**TASK PROMPT**. Gather all lines in the data that hold the string "shadow".

------ AVAILABLE DATA

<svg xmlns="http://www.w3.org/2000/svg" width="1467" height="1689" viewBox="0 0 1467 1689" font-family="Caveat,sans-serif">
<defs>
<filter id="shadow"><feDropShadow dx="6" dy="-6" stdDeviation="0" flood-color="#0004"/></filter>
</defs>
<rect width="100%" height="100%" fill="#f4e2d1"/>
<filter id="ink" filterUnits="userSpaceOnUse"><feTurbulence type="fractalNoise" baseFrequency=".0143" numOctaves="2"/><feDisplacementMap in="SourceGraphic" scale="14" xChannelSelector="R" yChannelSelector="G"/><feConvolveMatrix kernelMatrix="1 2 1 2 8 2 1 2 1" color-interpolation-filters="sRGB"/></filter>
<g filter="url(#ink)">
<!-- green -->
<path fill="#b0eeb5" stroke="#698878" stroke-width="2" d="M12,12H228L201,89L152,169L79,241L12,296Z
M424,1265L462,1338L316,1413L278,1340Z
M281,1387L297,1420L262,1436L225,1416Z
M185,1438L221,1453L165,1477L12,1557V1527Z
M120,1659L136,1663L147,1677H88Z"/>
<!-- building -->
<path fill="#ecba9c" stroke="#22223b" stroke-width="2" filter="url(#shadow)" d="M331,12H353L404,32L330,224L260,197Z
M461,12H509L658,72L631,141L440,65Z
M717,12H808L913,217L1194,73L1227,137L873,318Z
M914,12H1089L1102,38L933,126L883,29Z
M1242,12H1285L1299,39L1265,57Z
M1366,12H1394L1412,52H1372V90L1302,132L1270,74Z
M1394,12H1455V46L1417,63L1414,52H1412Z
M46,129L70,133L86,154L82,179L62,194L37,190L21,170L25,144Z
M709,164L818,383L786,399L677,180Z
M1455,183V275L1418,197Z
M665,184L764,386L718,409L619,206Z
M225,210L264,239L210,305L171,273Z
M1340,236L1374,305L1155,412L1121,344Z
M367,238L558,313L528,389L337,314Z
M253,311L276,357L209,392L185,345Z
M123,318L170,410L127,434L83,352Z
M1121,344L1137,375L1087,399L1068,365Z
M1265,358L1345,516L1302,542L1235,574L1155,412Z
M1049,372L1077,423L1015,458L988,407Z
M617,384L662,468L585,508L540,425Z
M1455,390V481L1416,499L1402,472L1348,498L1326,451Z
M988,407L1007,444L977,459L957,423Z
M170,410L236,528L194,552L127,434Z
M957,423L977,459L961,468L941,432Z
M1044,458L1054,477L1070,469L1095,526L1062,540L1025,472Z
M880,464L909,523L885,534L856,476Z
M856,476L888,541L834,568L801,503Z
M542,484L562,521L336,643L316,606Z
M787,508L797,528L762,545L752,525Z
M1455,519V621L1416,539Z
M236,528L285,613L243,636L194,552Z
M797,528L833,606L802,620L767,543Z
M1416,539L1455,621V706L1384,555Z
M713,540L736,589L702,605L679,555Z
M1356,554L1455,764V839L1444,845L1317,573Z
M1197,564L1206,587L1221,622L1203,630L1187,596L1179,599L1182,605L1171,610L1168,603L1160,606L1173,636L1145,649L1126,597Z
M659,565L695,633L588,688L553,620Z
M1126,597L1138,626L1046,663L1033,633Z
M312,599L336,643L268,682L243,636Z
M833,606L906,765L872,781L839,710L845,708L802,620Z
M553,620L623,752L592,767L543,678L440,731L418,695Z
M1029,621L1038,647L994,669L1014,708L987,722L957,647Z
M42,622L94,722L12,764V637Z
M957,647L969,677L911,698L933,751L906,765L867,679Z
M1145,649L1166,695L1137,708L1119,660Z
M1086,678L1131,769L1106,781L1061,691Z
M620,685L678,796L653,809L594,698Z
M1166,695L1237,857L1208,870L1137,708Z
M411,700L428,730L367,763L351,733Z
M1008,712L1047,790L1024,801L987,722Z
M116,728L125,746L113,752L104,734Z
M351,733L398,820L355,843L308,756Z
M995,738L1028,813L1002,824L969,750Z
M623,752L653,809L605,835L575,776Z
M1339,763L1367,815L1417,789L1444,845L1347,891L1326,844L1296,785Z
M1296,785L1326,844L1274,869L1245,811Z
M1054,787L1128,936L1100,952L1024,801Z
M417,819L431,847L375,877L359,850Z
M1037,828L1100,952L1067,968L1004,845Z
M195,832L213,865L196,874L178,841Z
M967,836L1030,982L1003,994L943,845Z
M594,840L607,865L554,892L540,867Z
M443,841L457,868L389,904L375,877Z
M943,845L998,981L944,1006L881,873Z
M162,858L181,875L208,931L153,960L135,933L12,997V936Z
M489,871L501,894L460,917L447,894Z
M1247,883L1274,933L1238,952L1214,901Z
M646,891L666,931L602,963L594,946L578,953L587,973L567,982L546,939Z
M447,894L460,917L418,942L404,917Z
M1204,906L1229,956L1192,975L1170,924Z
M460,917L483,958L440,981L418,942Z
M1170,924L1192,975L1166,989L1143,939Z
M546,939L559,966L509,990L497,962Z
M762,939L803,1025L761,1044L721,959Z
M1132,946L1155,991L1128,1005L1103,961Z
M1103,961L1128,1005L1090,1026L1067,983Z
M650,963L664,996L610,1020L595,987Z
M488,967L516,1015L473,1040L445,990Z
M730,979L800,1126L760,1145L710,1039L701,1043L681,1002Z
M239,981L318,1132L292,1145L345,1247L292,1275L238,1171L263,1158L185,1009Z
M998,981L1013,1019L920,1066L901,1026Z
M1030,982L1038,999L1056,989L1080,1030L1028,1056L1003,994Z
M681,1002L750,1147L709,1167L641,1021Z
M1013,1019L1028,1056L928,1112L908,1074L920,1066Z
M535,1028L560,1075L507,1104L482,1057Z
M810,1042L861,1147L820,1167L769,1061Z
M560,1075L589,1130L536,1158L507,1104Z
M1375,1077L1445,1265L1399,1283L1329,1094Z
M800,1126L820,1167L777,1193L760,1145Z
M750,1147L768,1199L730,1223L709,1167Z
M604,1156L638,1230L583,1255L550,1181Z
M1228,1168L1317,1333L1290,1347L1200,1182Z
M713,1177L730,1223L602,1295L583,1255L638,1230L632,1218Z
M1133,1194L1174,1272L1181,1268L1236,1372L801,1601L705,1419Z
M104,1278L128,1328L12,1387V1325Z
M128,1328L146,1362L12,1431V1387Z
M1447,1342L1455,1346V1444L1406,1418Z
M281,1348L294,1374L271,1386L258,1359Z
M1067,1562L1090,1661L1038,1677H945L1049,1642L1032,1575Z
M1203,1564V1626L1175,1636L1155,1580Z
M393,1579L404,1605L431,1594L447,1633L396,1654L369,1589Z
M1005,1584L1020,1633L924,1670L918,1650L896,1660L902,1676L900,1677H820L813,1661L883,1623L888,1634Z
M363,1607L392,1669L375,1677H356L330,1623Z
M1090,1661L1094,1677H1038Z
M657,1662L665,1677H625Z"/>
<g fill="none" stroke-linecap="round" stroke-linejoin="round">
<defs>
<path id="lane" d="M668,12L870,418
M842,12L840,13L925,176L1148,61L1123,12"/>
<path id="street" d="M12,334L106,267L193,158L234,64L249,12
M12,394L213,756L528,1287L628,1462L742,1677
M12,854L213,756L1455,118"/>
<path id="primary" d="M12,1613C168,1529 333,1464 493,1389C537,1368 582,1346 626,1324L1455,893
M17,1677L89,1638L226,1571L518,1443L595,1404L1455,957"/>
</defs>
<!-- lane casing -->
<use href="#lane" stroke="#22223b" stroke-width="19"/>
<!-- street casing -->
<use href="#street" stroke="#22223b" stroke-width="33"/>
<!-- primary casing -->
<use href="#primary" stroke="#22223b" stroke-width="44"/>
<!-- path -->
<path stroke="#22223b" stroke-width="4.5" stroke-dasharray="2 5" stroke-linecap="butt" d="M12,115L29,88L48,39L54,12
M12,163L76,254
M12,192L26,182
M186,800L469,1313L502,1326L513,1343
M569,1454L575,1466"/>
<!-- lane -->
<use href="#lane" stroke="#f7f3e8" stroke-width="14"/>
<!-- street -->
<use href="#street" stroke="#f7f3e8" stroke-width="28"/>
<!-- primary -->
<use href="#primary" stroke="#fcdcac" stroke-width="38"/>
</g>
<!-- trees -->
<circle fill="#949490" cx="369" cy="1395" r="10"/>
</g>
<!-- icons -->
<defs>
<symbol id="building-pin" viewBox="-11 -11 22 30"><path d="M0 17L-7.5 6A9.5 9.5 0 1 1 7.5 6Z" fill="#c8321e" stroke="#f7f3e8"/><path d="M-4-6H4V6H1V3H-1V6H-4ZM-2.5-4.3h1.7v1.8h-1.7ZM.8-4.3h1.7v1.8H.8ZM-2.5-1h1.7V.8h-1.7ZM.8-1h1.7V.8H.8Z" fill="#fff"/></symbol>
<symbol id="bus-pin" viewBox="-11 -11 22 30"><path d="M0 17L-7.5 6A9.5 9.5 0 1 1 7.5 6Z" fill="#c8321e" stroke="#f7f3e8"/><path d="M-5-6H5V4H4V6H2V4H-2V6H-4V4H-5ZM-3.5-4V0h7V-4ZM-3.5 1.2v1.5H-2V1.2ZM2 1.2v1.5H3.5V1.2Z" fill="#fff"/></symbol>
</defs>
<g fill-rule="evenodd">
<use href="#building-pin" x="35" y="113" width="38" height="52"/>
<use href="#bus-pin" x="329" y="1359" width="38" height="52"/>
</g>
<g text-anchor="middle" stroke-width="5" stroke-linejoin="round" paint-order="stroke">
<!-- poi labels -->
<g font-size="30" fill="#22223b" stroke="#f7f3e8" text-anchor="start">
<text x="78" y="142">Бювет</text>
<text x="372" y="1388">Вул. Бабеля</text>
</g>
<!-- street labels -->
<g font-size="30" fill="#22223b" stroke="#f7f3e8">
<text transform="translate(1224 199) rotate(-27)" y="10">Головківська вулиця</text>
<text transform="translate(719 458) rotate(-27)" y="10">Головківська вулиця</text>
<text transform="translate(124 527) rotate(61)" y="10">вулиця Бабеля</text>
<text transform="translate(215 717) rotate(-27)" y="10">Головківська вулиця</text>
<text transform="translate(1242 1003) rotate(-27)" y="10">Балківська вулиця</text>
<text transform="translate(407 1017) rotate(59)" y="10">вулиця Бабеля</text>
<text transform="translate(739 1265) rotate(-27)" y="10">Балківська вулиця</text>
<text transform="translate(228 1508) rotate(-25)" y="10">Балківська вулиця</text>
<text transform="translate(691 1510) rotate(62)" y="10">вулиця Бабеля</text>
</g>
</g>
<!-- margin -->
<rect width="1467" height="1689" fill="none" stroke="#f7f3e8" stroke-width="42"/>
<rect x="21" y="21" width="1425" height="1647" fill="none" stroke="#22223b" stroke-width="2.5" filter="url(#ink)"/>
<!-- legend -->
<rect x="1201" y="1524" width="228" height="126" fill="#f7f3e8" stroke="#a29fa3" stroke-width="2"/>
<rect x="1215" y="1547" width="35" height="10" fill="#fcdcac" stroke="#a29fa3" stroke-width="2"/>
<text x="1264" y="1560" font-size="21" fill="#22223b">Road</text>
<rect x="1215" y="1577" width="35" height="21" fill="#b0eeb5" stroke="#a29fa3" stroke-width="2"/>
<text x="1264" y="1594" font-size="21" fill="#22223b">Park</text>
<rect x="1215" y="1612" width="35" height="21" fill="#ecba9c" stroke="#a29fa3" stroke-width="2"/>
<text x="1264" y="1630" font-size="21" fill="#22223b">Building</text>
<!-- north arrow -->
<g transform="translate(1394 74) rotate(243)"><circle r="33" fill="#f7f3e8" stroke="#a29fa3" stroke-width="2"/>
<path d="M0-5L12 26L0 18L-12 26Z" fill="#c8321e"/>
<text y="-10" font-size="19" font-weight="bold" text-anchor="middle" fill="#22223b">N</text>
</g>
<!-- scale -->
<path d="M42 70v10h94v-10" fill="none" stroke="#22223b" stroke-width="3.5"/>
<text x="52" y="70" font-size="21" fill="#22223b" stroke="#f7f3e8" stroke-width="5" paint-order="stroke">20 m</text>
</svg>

------------

**OUTPUT FOR THIS TASK**.
<filter id="shadow"><feDropShadow dx="6" dy="-6" stdDeviation="0" flood-color="#0004"/></filter>
<path fill="#ecba9c" stroke="#22223b" stroke-width="2" filter="url(#shadow)" d="M331,12H353L404,32L330,224L260,197Z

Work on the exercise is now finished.